### Transcribed page contents

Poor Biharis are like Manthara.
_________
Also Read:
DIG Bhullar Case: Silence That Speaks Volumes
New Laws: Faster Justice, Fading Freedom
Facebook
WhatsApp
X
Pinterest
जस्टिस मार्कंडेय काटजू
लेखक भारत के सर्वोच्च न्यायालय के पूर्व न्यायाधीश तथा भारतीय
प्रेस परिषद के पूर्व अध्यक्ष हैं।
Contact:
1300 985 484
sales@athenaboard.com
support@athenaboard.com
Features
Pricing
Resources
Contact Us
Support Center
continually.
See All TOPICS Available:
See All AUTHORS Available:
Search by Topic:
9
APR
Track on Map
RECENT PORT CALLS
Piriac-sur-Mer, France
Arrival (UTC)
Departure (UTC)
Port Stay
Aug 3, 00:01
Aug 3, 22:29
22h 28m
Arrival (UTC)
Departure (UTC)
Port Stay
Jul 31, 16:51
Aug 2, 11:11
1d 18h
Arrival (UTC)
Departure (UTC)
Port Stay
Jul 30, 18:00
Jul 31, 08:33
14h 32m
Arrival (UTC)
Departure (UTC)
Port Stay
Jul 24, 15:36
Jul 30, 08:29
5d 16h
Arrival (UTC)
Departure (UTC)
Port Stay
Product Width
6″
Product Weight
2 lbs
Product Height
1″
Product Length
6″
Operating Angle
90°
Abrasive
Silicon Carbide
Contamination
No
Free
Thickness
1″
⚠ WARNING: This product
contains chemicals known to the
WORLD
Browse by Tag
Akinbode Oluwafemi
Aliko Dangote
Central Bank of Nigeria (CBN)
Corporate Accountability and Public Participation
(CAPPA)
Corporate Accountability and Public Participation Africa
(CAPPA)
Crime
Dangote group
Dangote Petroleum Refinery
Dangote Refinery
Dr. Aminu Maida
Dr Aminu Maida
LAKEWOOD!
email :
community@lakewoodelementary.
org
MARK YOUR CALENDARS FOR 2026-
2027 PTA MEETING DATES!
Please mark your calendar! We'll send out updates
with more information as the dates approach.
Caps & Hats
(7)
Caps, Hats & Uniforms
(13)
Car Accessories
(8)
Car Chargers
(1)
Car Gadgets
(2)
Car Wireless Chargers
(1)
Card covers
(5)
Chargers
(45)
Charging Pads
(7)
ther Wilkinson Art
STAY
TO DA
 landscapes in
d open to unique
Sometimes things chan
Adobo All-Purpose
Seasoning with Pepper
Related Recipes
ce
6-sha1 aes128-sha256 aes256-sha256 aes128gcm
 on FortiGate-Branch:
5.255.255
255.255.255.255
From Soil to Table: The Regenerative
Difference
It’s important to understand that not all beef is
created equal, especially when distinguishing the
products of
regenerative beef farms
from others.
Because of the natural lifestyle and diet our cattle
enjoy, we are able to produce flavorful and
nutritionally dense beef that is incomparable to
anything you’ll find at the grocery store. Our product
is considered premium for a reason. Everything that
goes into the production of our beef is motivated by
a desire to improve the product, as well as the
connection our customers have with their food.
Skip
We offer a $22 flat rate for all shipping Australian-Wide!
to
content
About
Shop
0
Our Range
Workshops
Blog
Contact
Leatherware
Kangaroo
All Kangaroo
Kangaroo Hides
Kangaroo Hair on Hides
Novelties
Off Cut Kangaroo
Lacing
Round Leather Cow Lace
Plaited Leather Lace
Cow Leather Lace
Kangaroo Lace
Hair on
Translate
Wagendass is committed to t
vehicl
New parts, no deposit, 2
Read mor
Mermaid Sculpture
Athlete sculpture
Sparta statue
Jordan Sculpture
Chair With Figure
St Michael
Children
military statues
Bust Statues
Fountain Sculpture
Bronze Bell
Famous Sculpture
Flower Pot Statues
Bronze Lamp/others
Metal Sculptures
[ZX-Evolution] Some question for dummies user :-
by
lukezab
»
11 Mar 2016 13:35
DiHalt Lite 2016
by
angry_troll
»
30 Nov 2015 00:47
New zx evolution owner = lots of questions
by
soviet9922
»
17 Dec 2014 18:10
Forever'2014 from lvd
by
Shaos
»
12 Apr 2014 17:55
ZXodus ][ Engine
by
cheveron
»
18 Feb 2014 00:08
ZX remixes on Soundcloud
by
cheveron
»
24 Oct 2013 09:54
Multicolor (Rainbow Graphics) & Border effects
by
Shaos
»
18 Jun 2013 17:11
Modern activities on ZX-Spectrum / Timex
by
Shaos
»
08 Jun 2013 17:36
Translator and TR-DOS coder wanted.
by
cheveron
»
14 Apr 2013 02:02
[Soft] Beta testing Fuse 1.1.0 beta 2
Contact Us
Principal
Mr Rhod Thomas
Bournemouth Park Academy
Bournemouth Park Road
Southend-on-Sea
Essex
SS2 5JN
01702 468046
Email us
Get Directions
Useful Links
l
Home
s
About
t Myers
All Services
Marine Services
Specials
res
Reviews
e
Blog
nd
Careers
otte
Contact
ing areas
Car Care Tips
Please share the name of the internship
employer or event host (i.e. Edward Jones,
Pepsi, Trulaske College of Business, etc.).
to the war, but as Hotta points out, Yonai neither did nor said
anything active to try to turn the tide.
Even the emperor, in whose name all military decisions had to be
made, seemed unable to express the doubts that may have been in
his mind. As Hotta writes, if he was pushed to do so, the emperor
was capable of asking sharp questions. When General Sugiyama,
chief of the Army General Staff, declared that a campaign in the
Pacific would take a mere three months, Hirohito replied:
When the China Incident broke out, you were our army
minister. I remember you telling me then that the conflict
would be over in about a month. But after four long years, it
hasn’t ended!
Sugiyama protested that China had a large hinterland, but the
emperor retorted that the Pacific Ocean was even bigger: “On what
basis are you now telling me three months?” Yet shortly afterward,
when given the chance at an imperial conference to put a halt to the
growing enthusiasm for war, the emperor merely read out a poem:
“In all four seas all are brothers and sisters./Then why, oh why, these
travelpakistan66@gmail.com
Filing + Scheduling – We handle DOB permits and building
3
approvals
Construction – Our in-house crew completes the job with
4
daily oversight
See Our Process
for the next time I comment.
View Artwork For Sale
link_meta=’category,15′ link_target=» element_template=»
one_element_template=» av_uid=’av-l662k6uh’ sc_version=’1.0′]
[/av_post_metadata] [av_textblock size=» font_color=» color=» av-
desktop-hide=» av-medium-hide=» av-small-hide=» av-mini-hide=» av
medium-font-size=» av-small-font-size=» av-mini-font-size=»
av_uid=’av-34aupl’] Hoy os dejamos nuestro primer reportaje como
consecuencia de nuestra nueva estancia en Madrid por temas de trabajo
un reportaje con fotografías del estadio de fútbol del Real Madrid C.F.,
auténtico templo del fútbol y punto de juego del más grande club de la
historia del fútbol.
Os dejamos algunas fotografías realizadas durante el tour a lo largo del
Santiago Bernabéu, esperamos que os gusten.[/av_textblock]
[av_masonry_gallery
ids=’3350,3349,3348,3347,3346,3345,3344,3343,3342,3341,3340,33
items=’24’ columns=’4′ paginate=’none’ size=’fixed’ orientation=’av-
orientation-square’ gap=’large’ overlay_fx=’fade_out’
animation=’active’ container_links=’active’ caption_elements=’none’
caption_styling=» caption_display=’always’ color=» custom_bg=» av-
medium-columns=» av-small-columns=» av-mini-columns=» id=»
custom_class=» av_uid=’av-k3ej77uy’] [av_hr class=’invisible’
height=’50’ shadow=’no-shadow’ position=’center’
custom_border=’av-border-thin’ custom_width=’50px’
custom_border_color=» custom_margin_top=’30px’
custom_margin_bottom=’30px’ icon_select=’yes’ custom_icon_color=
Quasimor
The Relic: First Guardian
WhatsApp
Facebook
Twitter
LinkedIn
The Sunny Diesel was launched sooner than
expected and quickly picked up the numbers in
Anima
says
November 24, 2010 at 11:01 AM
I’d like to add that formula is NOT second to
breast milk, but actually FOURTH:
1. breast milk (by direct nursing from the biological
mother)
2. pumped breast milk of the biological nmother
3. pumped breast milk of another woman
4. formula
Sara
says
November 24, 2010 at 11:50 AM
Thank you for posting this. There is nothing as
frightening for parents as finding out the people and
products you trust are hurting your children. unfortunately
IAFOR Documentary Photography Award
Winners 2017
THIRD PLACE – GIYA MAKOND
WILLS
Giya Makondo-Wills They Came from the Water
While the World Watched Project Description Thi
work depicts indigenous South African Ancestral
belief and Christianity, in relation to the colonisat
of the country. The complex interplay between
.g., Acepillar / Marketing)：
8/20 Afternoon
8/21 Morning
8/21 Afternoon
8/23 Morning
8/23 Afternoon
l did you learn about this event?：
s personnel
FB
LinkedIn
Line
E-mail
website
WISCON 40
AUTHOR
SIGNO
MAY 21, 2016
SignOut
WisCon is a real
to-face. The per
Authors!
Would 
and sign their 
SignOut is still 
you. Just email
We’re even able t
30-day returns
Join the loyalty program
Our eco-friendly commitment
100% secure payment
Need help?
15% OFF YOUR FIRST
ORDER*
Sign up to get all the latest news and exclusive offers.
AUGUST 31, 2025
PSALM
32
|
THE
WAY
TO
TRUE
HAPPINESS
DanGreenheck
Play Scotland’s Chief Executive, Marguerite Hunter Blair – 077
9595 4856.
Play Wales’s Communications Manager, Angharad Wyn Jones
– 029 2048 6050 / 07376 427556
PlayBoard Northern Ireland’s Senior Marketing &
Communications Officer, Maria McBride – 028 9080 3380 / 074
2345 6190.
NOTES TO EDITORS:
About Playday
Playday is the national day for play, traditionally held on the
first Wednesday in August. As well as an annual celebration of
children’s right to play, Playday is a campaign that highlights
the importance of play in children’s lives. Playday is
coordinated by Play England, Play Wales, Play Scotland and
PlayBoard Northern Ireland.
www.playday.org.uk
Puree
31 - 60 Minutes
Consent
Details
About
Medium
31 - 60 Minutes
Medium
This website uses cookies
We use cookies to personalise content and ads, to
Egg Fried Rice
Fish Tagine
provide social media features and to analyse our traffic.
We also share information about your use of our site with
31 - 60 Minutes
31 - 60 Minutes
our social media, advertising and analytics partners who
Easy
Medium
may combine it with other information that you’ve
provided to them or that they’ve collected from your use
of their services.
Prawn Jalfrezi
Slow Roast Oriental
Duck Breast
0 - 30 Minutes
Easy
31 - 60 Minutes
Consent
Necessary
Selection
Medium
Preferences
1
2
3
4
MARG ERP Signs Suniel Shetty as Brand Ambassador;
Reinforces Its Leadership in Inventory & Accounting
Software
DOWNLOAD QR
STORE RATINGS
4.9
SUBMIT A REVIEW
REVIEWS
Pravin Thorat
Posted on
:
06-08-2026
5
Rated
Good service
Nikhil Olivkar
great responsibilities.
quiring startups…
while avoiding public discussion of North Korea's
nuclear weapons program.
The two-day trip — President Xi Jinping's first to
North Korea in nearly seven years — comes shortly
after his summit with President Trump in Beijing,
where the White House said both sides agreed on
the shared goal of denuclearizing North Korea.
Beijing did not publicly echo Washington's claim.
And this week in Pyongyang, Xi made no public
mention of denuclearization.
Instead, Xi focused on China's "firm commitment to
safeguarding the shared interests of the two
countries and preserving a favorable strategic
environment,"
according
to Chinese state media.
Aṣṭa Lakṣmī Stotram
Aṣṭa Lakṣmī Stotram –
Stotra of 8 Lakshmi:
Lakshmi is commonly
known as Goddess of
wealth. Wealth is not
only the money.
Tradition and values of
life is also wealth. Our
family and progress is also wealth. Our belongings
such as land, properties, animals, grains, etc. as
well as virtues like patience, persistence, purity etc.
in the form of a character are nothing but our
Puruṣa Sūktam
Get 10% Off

### How to complete this task
Transcribe the lines above between the line holding "Os dejamos algunas" and the line holding "custom_border=’av-bo", inclusive, exactly as they stand and with nothing added.

### Written answer
Os dejamos algunas fotografías realizadas durante el tour a lo largo del
Santiago Bernabéu, esperamos que os gusten.[/av_textblock]
[av_masonry_gallery
ids=’3350,3349,3348,3347,3346,3345,3344,3343,3342,3341,3340,33
items=’24’ columns=’4′ paginate=’none’ size=’fixed’ orientation=’av-
orientation-square’ gap=’large’ overlay_fx=’fade_out’
animation=’active’ container_links=’active’ caption_elements=’none’
caption_styling=» caption_display=’always’ color=» custom_bg=» av-
medium-columns=» av-small-columns=» av-mini-columns=» id=»
custom_class=» av_uid=’av-k3ej77uy’] [av_hr class=’invisible’
height=’50’ shadow=’no-shadow’ position=’center’
custom_border=’av-border-thin’ custom_width=’50px’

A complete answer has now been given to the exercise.